Work instruction → Report back every line from the entries below in which the word "that" occurs.

Data listing →

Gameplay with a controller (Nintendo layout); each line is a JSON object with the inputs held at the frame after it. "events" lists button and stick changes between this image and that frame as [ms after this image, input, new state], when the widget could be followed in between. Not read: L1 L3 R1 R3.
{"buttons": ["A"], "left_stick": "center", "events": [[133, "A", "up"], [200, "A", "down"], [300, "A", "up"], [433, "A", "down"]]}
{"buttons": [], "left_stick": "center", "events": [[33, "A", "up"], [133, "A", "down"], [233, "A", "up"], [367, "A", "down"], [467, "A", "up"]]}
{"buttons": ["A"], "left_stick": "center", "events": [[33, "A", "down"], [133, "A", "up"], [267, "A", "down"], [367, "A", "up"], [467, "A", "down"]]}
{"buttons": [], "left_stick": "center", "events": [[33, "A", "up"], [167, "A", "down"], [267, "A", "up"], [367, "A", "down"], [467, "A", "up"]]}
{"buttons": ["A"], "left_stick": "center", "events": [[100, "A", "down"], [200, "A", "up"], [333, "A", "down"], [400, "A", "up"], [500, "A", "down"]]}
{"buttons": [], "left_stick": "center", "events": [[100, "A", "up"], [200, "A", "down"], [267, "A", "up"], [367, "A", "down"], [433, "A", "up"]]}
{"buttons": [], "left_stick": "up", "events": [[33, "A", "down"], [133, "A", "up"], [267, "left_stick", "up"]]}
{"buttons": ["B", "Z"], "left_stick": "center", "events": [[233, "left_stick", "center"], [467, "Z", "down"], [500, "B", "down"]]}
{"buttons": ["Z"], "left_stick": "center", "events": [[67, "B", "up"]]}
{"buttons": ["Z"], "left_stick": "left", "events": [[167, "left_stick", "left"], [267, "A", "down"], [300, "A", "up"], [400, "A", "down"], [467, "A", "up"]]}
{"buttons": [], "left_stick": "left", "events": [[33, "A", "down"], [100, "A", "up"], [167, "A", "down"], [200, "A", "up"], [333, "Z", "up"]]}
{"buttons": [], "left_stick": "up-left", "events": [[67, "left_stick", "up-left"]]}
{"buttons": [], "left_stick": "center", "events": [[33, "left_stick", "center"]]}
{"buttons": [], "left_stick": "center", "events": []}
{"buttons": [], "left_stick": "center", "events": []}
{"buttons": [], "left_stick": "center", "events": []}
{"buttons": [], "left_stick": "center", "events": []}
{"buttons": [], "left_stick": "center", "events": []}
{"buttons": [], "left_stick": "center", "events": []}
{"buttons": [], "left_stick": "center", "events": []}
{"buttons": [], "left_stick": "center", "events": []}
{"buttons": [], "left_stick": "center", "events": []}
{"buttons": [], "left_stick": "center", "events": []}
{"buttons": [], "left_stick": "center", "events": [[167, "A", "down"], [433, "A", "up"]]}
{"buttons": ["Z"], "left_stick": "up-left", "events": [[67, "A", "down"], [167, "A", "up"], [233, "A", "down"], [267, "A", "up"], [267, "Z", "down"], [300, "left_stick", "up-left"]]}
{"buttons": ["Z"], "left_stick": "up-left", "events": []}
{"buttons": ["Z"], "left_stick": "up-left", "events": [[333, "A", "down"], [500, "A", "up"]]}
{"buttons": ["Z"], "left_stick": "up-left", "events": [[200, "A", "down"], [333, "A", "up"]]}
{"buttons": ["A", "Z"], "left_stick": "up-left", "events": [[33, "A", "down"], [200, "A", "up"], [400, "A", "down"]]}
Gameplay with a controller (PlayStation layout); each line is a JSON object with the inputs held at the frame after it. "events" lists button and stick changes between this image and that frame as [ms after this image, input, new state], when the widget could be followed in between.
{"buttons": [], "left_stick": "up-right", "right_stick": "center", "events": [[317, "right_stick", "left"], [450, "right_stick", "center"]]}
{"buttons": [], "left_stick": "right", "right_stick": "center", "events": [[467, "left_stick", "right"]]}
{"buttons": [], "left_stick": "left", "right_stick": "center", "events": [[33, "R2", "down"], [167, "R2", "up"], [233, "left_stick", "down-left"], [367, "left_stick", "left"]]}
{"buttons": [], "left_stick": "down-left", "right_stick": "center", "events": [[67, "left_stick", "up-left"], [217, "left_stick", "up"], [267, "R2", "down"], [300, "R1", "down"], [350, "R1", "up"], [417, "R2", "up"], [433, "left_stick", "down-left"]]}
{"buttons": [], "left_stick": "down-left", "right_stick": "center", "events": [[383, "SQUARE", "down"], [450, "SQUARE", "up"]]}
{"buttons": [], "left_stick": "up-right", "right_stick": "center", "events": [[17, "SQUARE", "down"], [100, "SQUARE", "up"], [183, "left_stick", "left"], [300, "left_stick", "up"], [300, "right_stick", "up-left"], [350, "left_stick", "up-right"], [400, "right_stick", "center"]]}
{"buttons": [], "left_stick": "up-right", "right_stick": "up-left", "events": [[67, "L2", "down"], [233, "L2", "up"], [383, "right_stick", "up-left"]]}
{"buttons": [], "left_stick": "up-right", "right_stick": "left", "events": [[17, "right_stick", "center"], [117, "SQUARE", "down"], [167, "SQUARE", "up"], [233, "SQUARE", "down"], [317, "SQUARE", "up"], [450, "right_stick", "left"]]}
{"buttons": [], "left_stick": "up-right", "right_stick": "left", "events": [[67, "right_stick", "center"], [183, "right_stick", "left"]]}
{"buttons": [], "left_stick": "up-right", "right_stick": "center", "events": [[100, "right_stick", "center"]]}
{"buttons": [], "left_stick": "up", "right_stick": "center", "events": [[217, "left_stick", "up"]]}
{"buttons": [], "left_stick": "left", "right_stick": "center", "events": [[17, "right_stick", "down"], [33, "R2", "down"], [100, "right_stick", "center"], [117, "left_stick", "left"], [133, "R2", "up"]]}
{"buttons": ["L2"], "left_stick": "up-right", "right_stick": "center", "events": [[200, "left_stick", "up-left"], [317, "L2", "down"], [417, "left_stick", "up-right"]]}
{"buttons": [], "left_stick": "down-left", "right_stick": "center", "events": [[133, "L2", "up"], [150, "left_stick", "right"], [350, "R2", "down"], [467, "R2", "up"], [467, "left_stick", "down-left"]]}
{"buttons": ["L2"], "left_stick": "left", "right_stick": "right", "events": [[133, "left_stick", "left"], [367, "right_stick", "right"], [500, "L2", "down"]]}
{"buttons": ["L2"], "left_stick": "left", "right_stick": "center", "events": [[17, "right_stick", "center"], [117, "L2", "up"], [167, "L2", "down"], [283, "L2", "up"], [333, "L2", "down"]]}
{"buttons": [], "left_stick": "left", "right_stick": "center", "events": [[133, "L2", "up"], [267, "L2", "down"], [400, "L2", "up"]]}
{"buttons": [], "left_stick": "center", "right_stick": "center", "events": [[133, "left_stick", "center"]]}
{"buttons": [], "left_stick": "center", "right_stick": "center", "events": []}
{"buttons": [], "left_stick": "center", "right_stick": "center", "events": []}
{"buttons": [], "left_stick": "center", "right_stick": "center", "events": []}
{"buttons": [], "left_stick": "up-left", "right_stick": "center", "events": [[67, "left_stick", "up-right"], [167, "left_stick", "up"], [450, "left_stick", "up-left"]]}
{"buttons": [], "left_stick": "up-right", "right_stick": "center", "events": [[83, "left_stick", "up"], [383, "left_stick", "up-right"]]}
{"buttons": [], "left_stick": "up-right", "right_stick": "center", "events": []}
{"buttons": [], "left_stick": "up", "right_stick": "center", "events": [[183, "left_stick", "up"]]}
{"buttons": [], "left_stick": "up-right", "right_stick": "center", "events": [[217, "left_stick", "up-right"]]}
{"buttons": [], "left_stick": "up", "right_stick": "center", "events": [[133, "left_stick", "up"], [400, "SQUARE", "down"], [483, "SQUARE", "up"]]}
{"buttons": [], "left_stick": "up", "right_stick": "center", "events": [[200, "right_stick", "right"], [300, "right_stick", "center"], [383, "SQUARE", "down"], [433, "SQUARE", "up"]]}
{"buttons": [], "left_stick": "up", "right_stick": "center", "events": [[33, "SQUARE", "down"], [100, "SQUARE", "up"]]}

Answer to this problem →
Gameplay with a controller (Nintendo layout); each line is a JSON object with the inputs held at the frame after it. "events" lists button and stick changes between this image and that frame as [ms after this image, input, new state], when the widget could be followed in between. Not read: L1 L3 R1 R3.
Gameplay with a controller (PlayStation layout); each line is a JSON object with the inputs held at the frame after it. "events" lists button and stick changes between this image and that frame as [ms after this image, input, new state], when the widget could be followed in between.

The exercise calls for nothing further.